May 9, 2008, - 1:07 pm
Weekend Box Office: Three New Releases, Three Headaches
By Debbie Schlussel
I don’t recommend any of the new releases at movie theaters, this weekend. All of them gave me a headache. I did not screen “Redbelt.”
* “Speed Racer“: This non-animated feature taken from the Japanimation series of the same name was more concerned with sets, costumes, and CGI backdrops than its substandard, boring, predictable story. Every second was manic dayglo and brightness everywhere. I was considering putting on my sunglasses in the dark theater. And it stars Susan Sarandon as Mom Racer. That’s annoying in and of itself.
Since there were many little kids at the theater and it’s being promoted as a kids’ film, I had to wonder why this movie contains the F-word, the S-word, and a little kid–Spritle Racer–giving the one-finger salute. Also hard to jibe that a movie aimed at little kids features bad guys putting a guy’s arm into a tank of hungry Piranhas to be eaten and a scene in which a man’s finger is eaten by them.
The story: Speed Racer, played by Emile Hirsch, grows up after watching his brother racer, Rex Racer, crash and burn and die. Or did he? Speed becomes a great racer and is offered a big endorsement deal by the evil Royallton Corp (always those evil big businesses). Will he take it? Will he win the cross-continent road rally? And who is the mysterious, masked racer helping him out?
More importantly, do we care? In my case, for the entire 2 hour, 10 minute movie, the answer was a big, fat, “NO.”
* “What Happens in Vegas“: What Happens in Vegas should stay off the movie screen, if this is any indication. This movie was stupid, formulaic, tasteless, and a waste of time. Plus, it features four of the most annoying actors in Hollywood, including Ashton Kutcher and Cameron Diaz. It was supposed to be a comedy, but the jokes–for the most part–weren’t funny. Groanworthy, more than anything.
Diaz plays a woman just dumped by her fiancee and Kutcher a juvenile, immature man just fired by his wealthy father. Both of them fly to Vegas from New York and meet each other on a fluke.
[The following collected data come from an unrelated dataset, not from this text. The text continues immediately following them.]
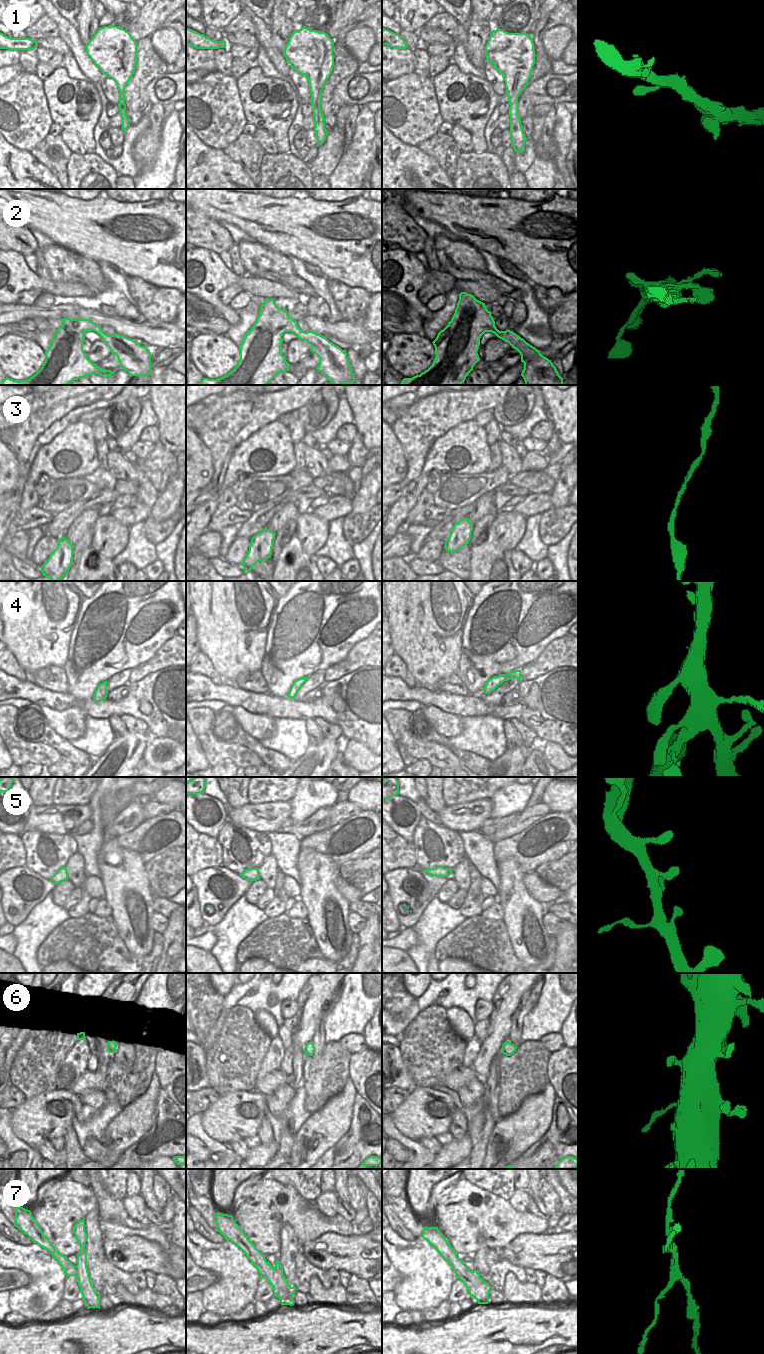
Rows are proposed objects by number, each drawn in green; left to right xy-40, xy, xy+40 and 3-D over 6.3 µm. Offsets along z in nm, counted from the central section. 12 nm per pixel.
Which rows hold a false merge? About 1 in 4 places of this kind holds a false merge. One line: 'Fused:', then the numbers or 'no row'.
Fused: 3, 7.

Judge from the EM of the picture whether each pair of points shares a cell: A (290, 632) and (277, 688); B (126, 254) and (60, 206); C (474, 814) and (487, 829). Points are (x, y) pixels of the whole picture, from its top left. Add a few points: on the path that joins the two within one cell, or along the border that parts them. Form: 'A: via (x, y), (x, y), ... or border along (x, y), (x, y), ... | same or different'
A: via (290, 646), (290, 654), (281, 665), (279, 674) | same
B: via (110, 238), (100, 229), (80, 226), (76, 222) | same
C: border along (490, 817), (476, 830) | different

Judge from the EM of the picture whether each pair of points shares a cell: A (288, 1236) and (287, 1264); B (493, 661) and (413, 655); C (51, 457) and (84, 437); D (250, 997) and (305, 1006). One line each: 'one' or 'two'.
A: one
B: two
C: one
D: two

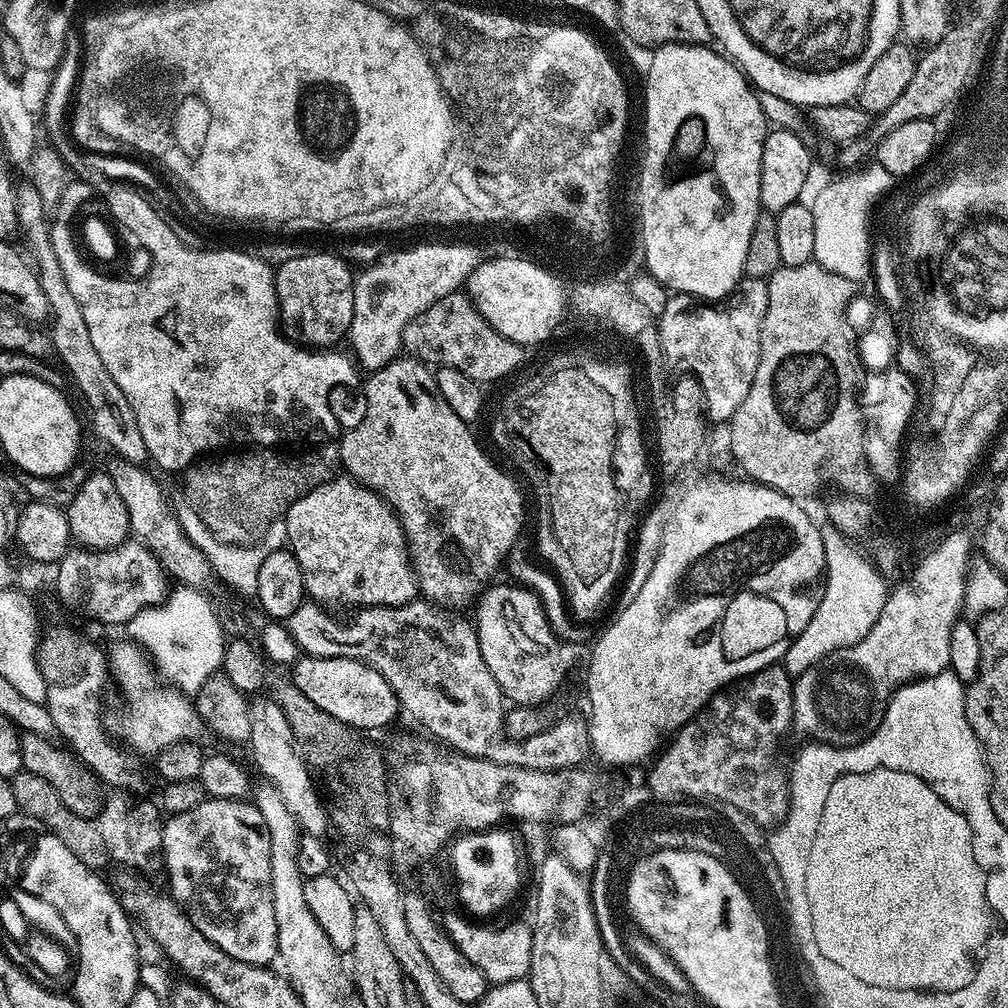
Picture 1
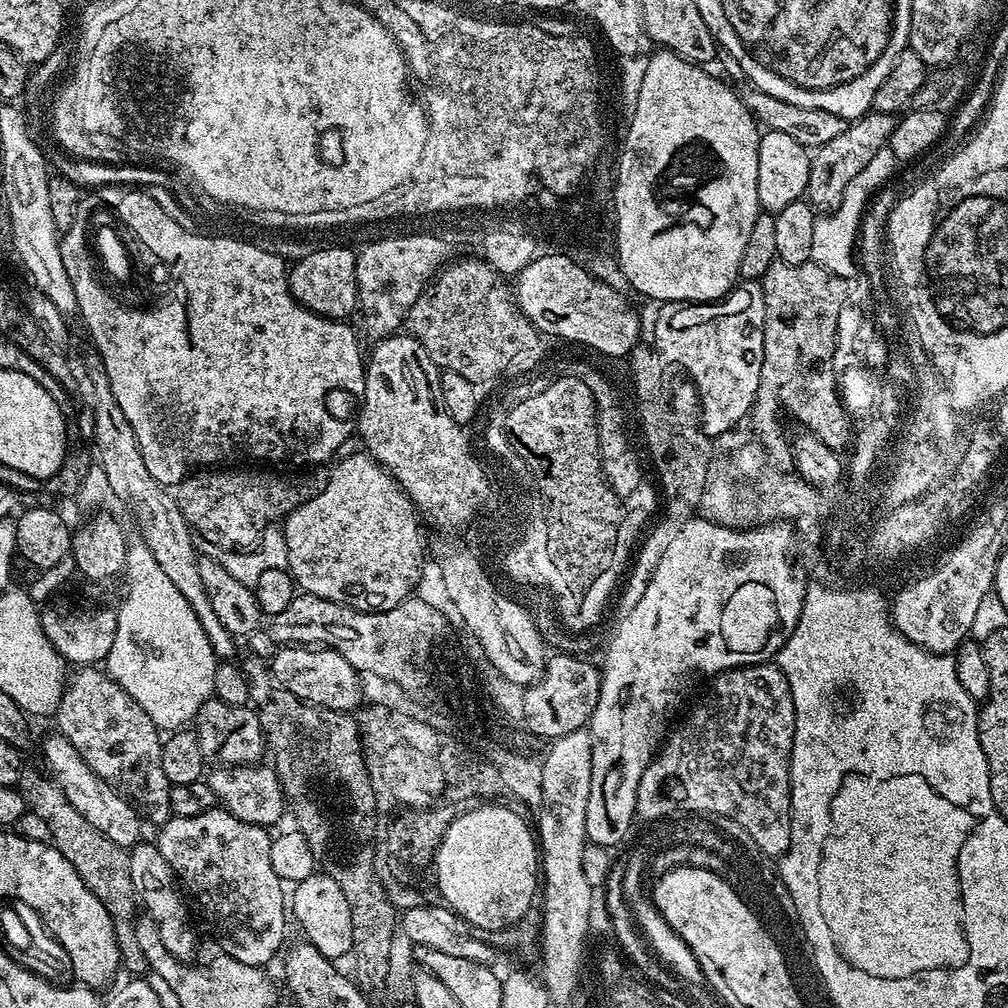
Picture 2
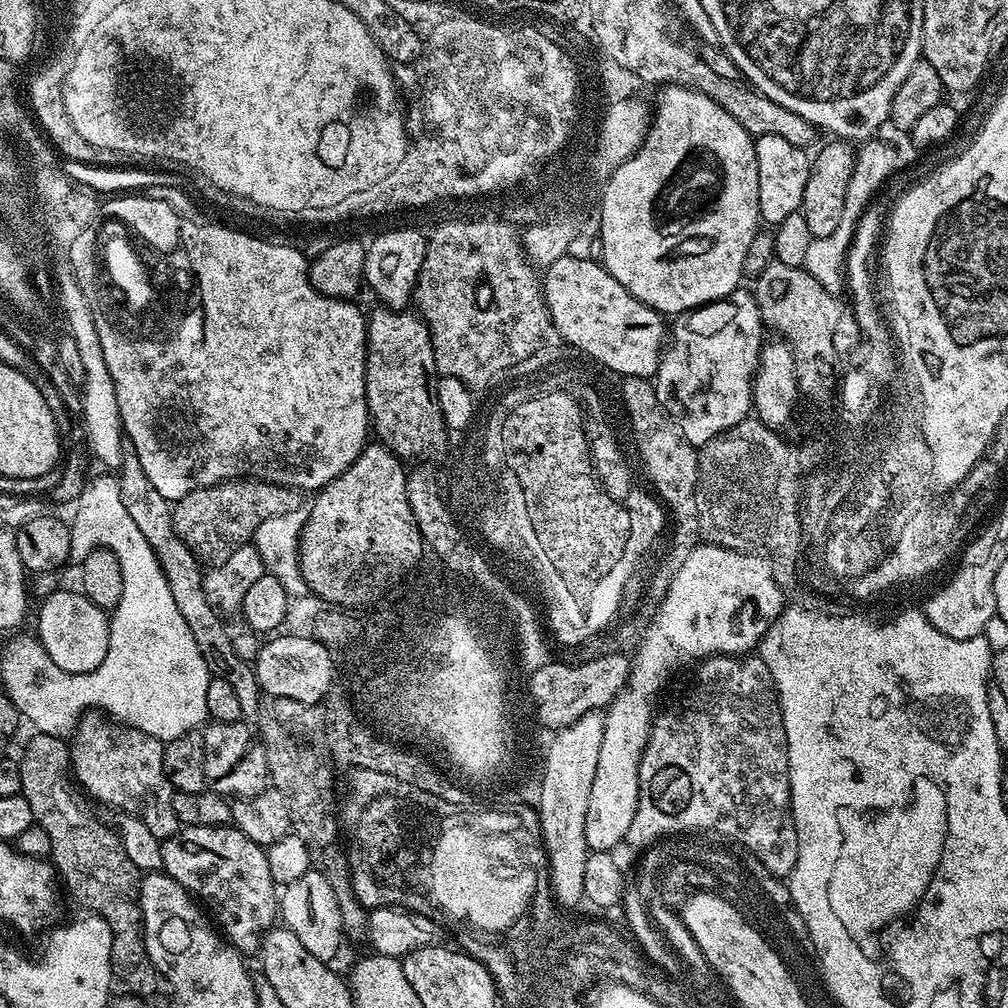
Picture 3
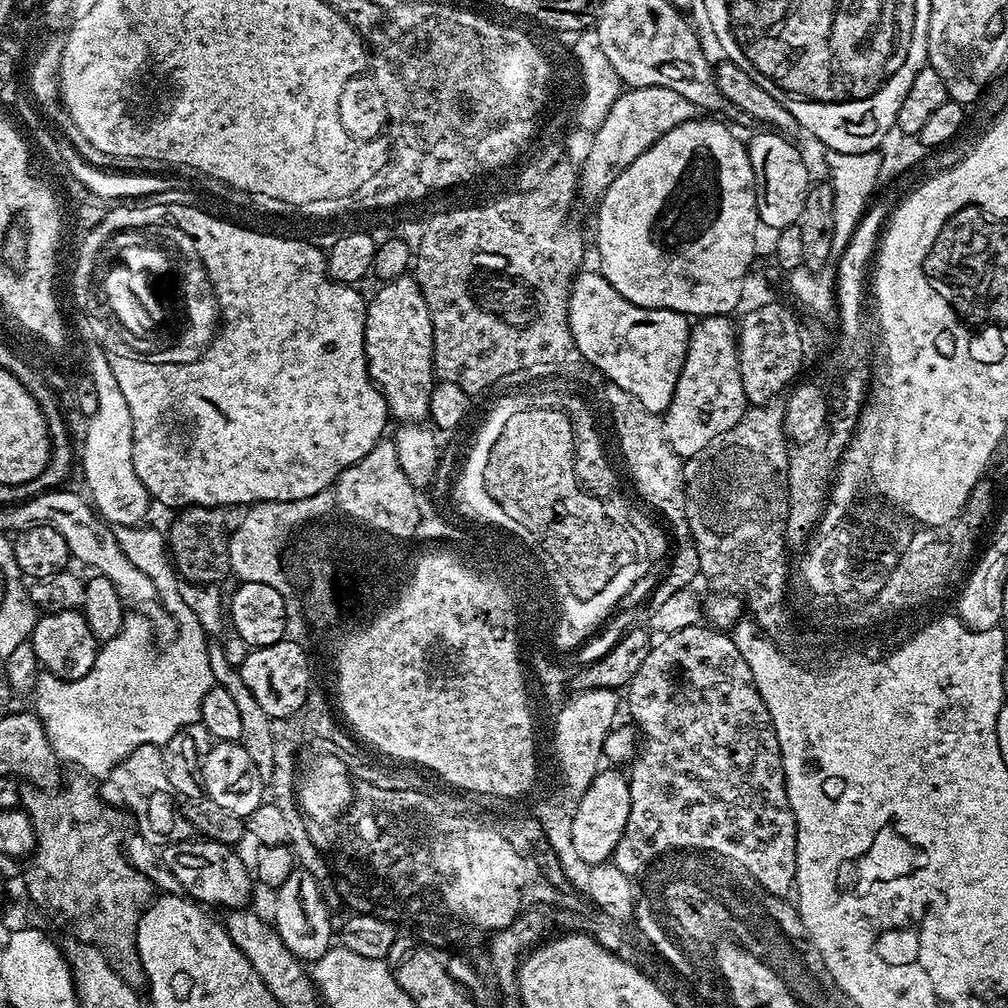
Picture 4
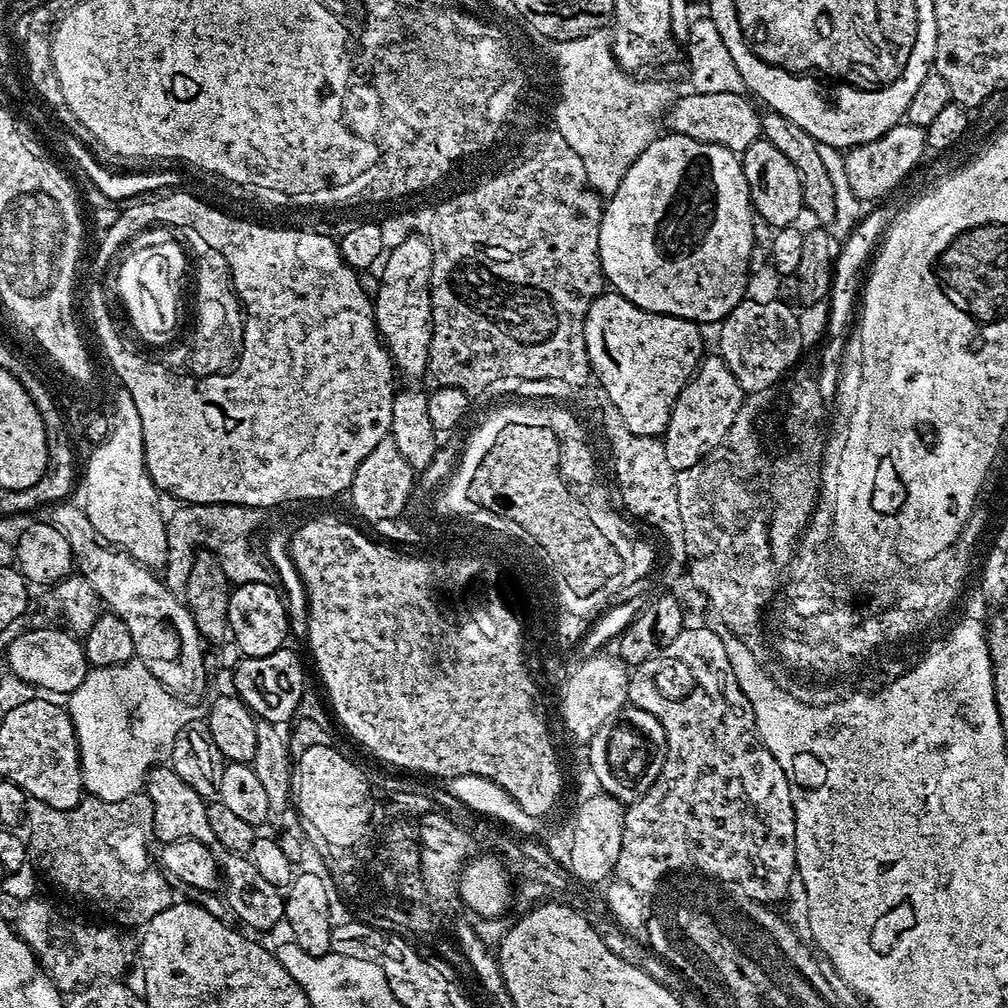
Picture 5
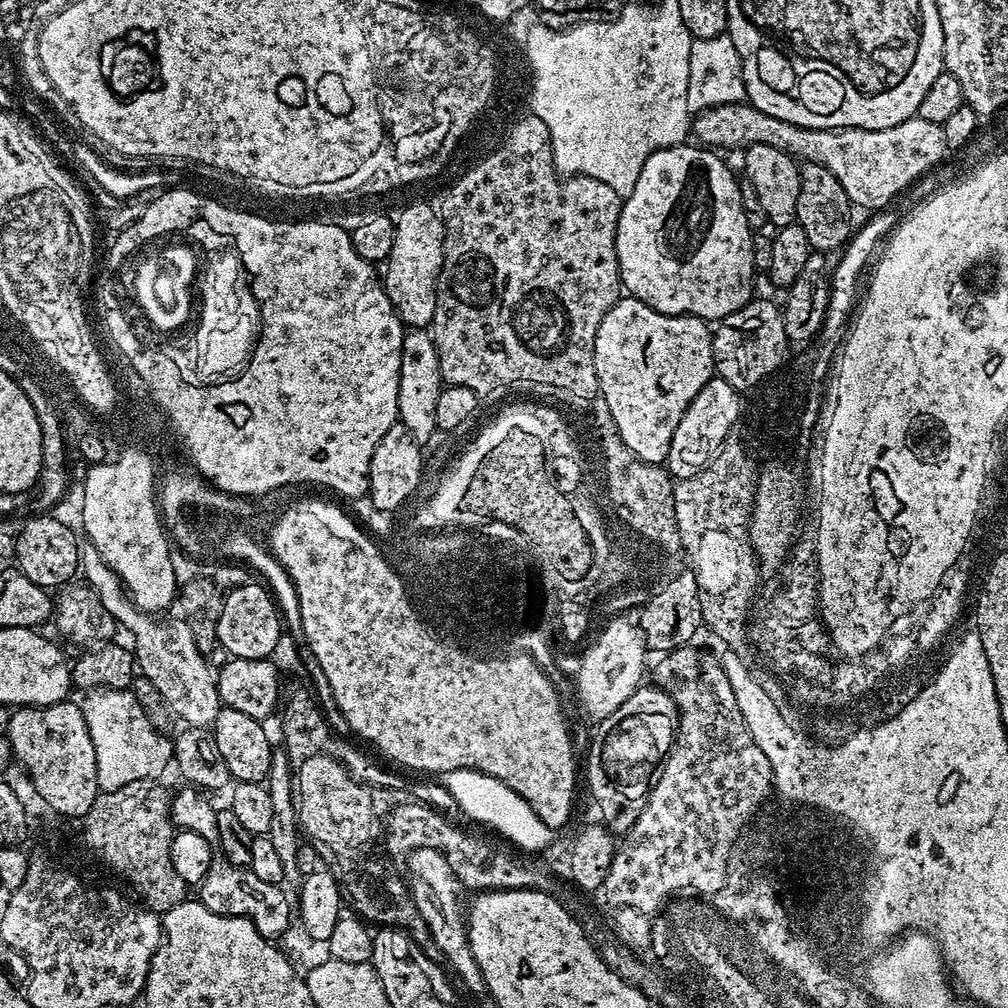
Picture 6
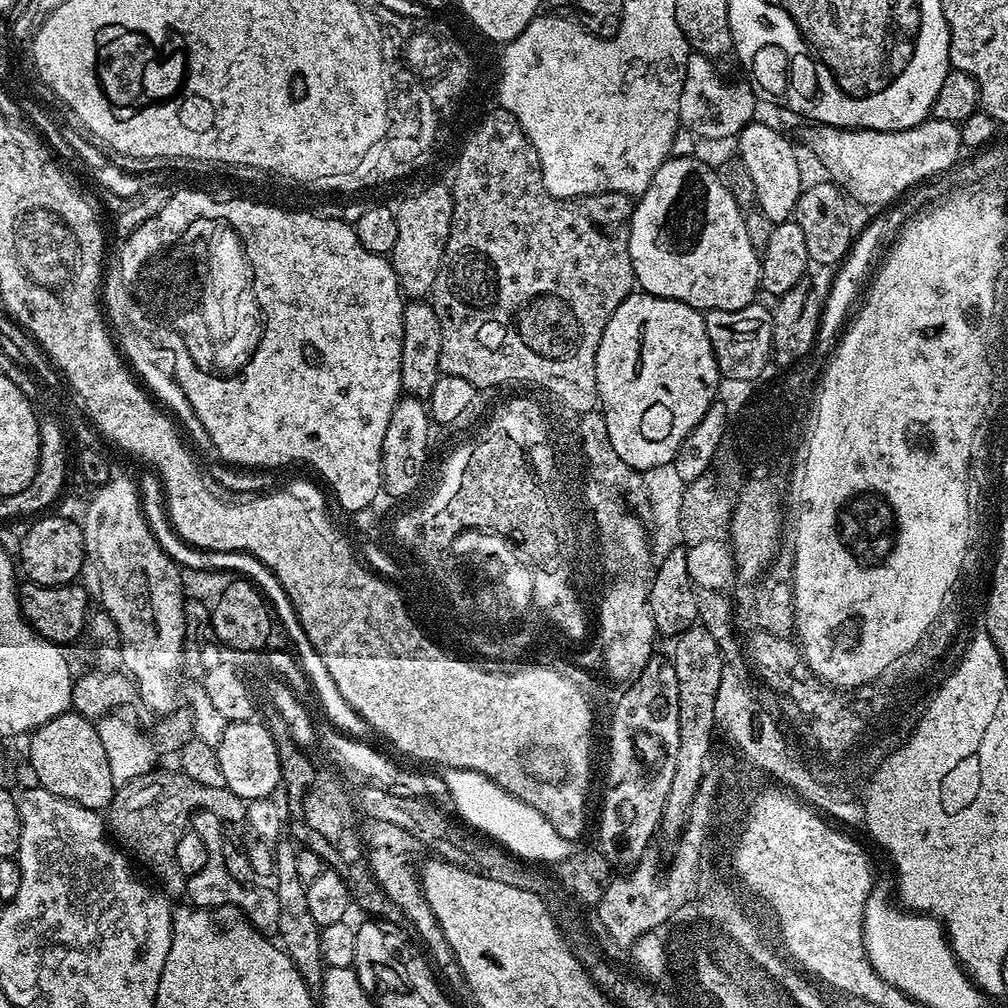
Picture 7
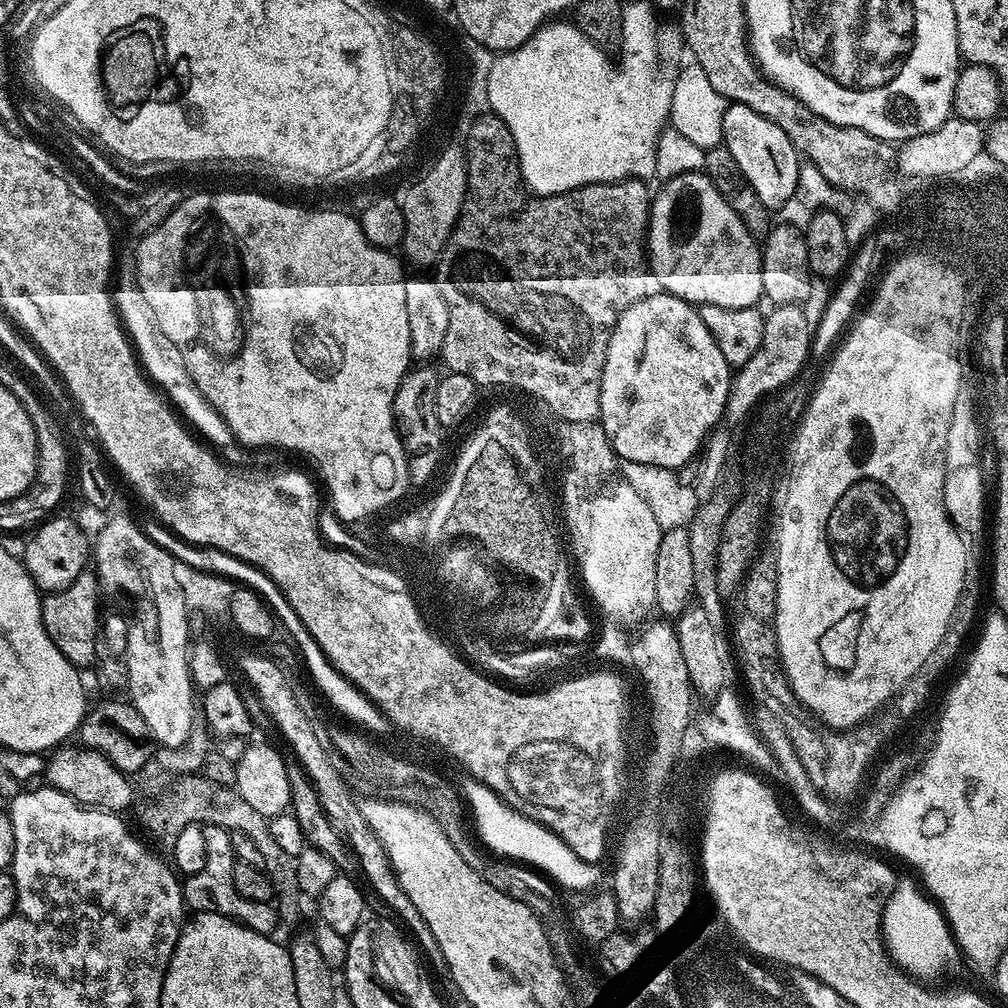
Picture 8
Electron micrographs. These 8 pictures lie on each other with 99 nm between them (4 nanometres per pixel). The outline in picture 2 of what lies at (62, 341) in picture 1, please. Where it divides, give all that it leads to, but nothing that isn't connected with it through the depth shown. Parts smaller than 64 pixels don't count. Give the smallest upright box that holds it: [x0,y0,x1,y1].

They get drunk, get married, and win $3,000,000 at the slot machine, just as they were planning their divorce. Then, they are sentenced by Judge Dennis Miller (yeah, that’s believable, plus his name is “Judge Whopper”–haha, funny) to live together as a married couple for six months before he divides the winnings. While scheming against each other, they predictably fall in love. Schocking. The end.
A cheesy chick-flick not worth your time. Certainly wasn’t worth mine.
* “Then She Found Me“: This movie was directed by and stars Helen Hunt. But Hunt is so anorexically thin and gaunt, you keep thinking she just arrived from Auschwitz and can’t pay attention to the horrid story. While wishing she ate more than half a bean for dinner–and in her case, the camera simply didn’t add those ten pounds–you try to pay attention to the bizarre, way-too-quirky plot about a stereotypical Jewish woman whose biological clock is ticking and badly wants to have kids. She marries, then is quickly left by the immature Matthew Broderick. She meets and falls for an English man, but finds out she’s pregnant with the ex’s kid. She is adopted, and learns that her birth mother is the weird talk show host, Bette Midler. But wait, it gets worse. Her gynecologist is played by . . . Salman Rushdie? Hmmm . . . now, we’re getting close to the reason for the fatwah. (Just joking, no e-mails please–of course, I abhor the Muslim death-sentence fatwa against Rushdie.)
Skipworthy.
Debbie, what was the rating of Speed Racer? Not that it matters anyway because the death moon circus will sell anything to kids behind the parents back.